We have also been faced with the aburd argument that a potential employer should do MORE than rely on DAC and that they should actually request the records from each State the driver may have driven. If you want more information on how we have addressed this particular issue, please contact me directly.
Suffice to say, In order for a jury to determine whether a USIS/DAC Services screening is appropriate, the jury will require expert testimony to explain the information available through USIS/DAC Services and the reliability of the available information.  Experts with  extensive training and experience in all of these areas, including work history, criminal records, and driving records background screening as applied to hiring both truckers and non-truckers are often used.
If the plaintiff’s attorney argues that expertise in these areas is unneccessary, consider asserting that Louisiana state and federal courts have regularly permitted expert testimony regarding industry standards of care, including in cases involving hiring practices:

  • In  a slip and fall accident case, the trial court abused its discretion in disqualifying an expert in the field of industrial safety, loss prevention and hazard identification, including federal OSHA regulations. Manchack v. Willamette Industries, Inc., 621 So.2d 649 (La.App. 2 Cir. 6/23/93).

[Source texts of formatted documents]
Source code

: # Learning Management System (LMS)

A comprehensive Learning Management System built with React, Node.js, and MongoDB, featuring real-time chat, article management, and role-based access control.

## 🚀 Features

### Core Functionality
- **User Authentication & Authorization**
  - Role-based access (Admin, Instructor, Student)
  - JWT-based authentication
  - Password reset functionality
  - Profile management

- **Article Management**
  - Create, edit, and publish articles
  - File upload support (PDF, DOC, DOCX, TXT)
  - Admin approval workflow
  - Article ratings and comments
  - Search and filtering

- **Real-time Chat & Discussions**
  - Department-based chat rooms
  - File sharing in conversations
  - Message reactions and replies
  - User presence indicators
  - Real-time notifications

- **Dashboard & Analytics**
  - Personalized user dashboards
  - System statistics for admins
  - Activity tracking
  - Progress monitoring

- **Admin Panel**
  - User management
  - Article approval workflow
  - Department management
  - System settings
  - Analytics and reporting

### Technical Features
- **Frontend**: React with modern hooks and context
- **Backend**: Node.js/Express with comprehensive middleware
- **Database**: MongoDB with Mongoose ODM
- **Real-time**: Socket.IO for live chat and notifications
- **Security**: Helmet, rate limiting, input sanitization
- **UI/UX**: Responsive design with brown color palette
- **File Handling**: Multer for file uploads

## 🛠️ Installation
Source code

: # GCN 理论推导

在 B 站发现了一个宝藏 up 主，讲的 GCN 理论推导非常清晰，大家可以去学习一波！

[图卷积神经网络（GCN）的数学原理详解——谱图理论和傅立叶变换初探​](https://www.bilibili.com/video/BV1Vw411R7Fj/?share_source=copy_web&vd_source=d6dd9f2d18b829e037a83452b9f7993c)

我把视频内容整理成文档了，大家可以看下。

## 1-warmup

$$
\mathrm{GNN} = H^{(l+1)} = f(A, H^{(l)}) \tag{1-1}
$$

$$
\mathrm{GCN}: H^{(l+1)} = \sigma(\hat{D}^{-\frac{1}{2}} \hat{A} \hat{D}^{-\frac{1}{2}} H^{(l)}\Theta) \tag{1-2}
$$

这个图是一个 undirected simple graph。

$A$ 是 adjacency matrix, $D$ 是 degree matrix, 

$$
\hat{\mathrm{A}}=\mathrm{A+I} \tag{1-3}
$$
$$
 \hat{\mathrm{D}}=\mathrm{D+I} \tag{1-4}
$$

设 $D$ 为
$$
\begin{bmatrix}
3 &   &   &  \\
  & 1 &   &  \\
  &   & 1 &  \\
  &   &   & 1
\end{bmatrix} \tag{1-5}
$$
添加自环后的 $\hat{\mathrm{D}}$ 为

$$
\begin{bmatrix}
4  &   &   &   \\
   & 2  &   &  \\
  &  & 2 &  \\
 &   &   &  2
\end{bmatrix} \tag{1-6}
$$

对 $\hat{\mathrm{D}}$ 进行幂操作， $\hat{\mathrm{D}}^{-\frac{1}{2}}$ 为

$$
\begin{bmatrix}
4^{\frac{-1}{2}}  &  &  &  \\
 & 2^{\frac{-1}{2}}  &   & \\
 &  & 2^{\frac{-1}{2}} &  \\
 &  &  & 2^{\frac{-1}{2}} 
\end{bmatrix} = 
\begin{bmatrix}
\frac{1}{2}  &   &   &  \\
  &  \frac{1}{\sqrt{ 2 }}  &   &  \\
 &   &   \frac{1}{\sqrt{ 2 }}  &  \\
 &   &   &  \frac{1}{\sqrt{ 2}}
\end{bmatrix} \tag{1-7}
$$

# WORK INSTRUCTIONS:
In the passage above on expert testimony for driver screening, copy word for word from "We have also" up to and including "are often used.".

# OUTPUT FOR THIS EXERCISE:
We have also been faced with the aburd argument that a potential employer should do MORE than rely on DAC and that they should actually request the records from each State the driver may have driven. If you want more information on how we have addressed this particular issue, please contact me directly.
Suffice to say, In order for a jury to determine whether a USIS/DAC Services screening is appropriate, the jury will require expert testimony to explain the information available through USIS/DAC Services and the reliability of the available information.  Experts with  extensive training and experience in all of these areas, including work history, criminal records, and driving records background screening as applied to hiring both truckers and non-truckers are often used.